§ 本文:
赫 悠太郎(てらし ゆうたろう)さん、中野 夏希(なかの なつき)さん

奈良県→和歌山市

―赫 悠太郎(てらし ゆうたろう)さんとパートナーの夏希さんは、趣味のサーフィンを「本格的に取り組みたい!」との想いから、当時住んでいた奈良県から2023年4月に和歌山市に移住。現在は、和歌山での趣味ライフを満喫しているというお二人に、移住するまでの取り組みや、現在の生活についてのお話を伺った―

関西屈指のサーフポイント「和歌山市・磯ノ浦」

古くから多くのサーファーに「イソコ」の愛称で親しまれる「磯ノ浦(いそのうら)」は、大阪市内から車や電車で約1時間、大阪府との県境にある和歌山市の北西部に位置し、「大阪から一番近い」とされる関西屈指のサーフスポットである。
赫さんは「夏の磯ノ浦はものすごく混雑するので、夕方に行くことが多いですね」と話す。夏希さんも「日焼け対策を万全に」して磯ノ浦を訪れる。3年程前に友人の誘いでサーフィンを始めた赫さんと夏希さん。当時、奈良県に住んでいた二人は、休日には車で片道90分をかけて、磯ノ浦まで通った。
仕事に追われ、決まった時間に決められた仕事を繰り返す日常の中で、1つとして同じ形のない波を相手にするサーフィンに魅せられたそう。そして、「本格的にサーフィンをやりたい!」と思った二人は2022年の秋に和歌山への移住を決意する。

§ 提供データ:
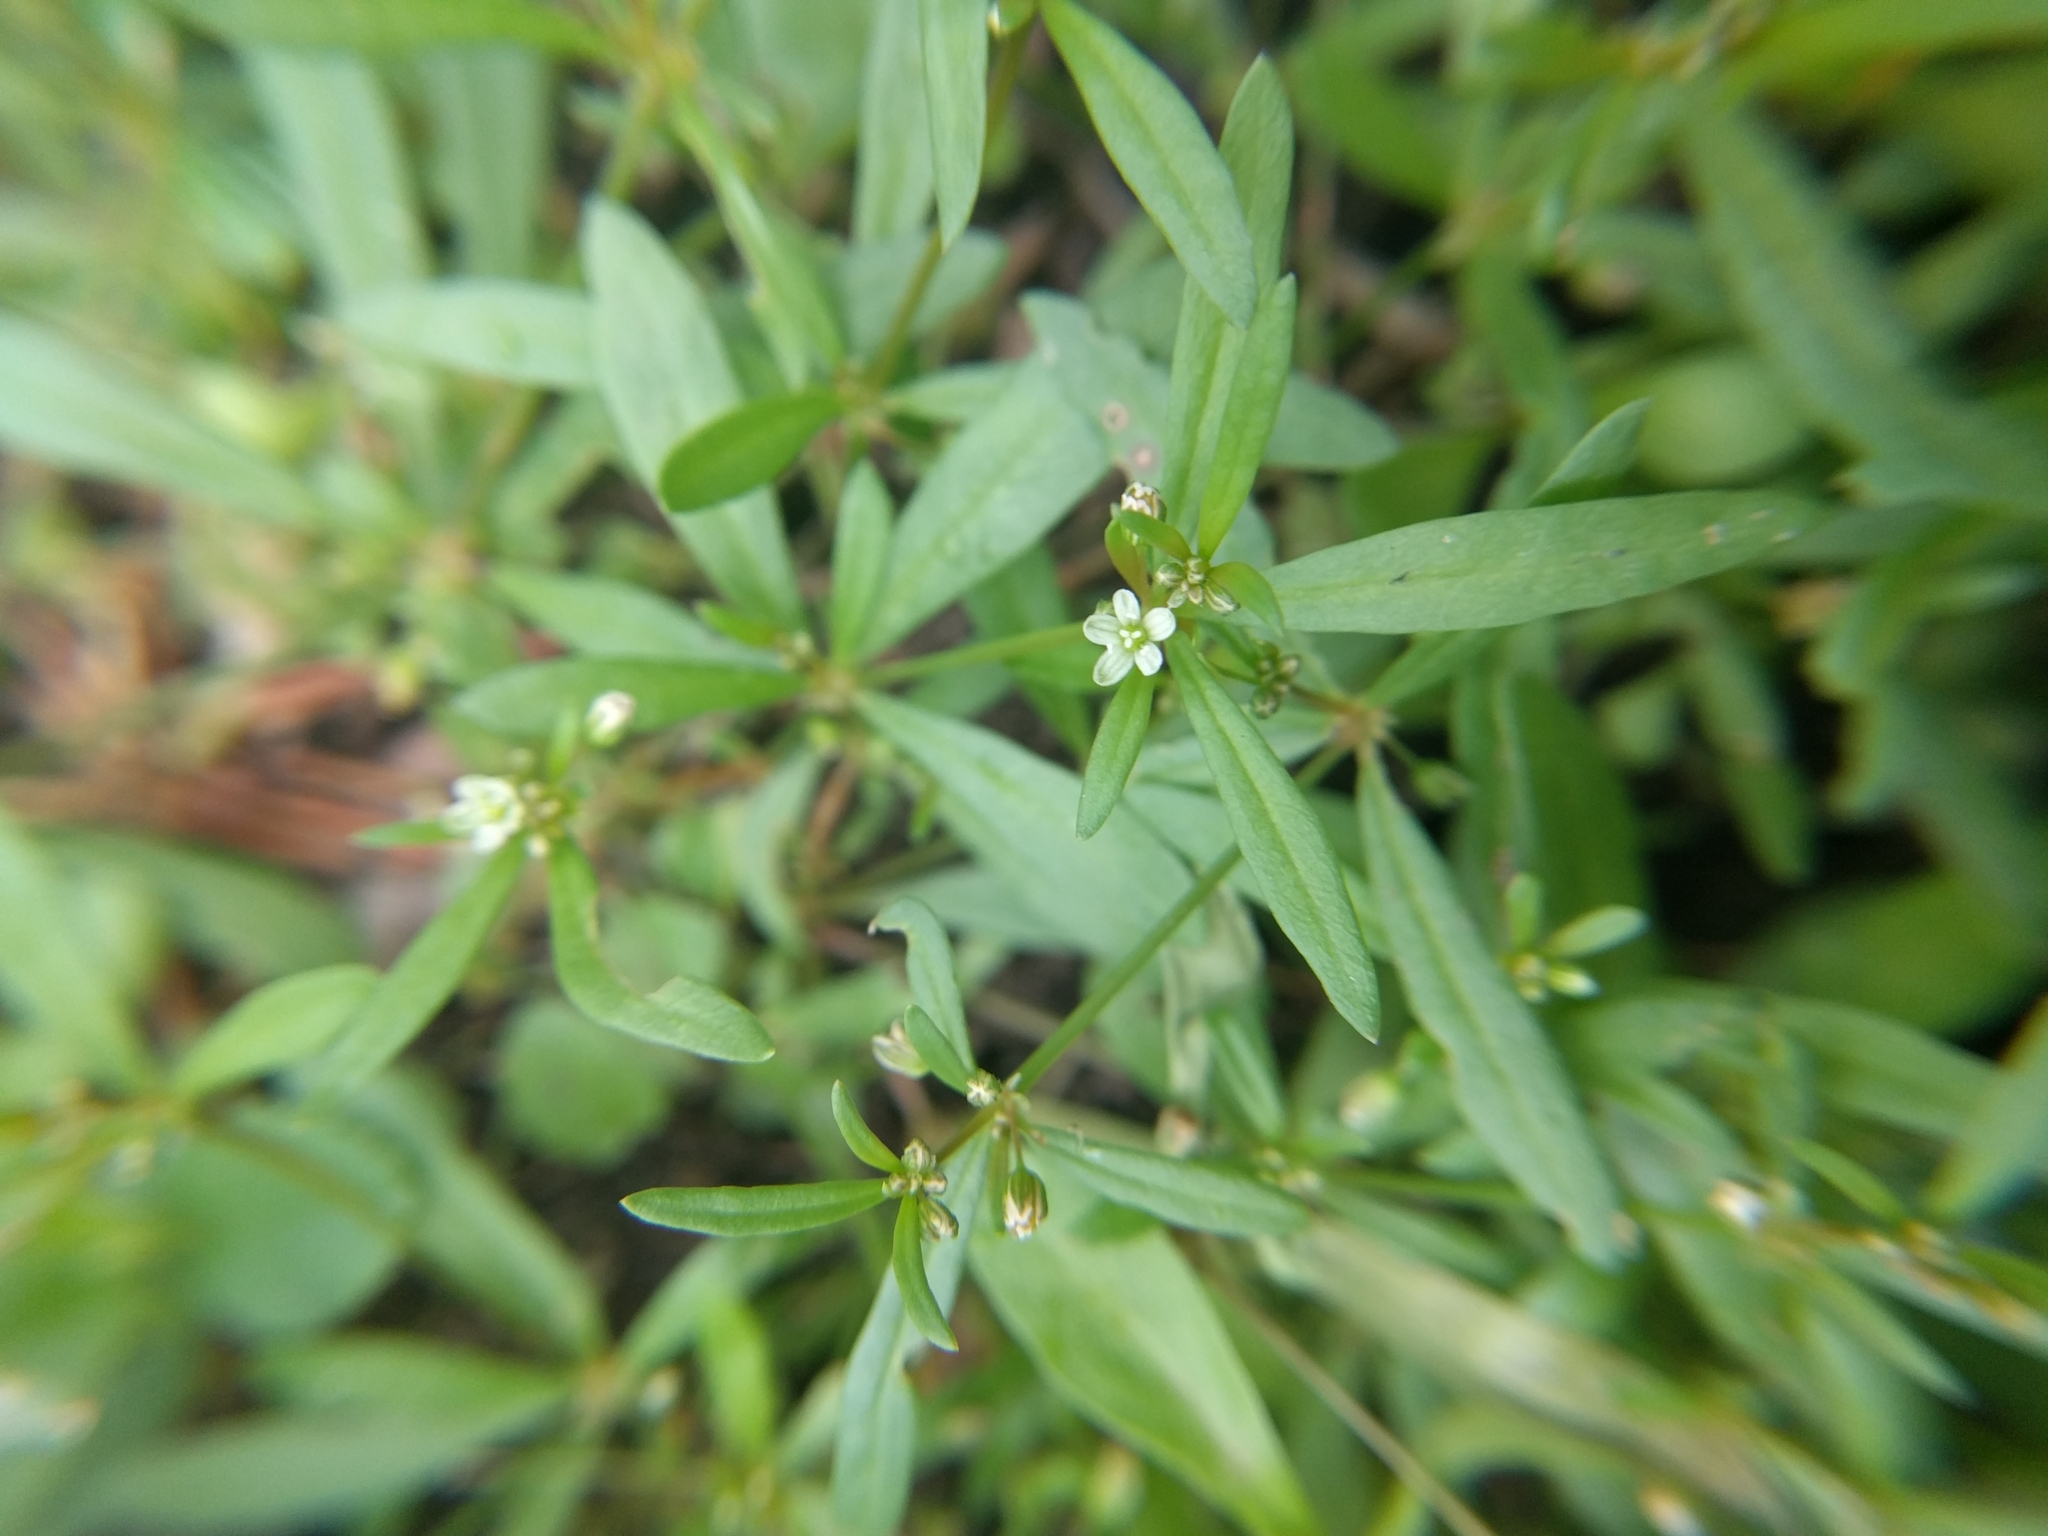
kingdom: Plantae
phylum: Tracheophyta
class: Magnoliopsida
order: Caryophyllales
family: Molluginaceae
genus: Mollugo
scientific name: Mollugo verticillata
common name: Green carpetweed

§ 課題文:
上の本文に出てくる地名のうち、「県」「府」「市」が付いているものは何ですか。すべて挙げてください。

§ 解答例:
奈良県、和歌山市、大阪市、大阪府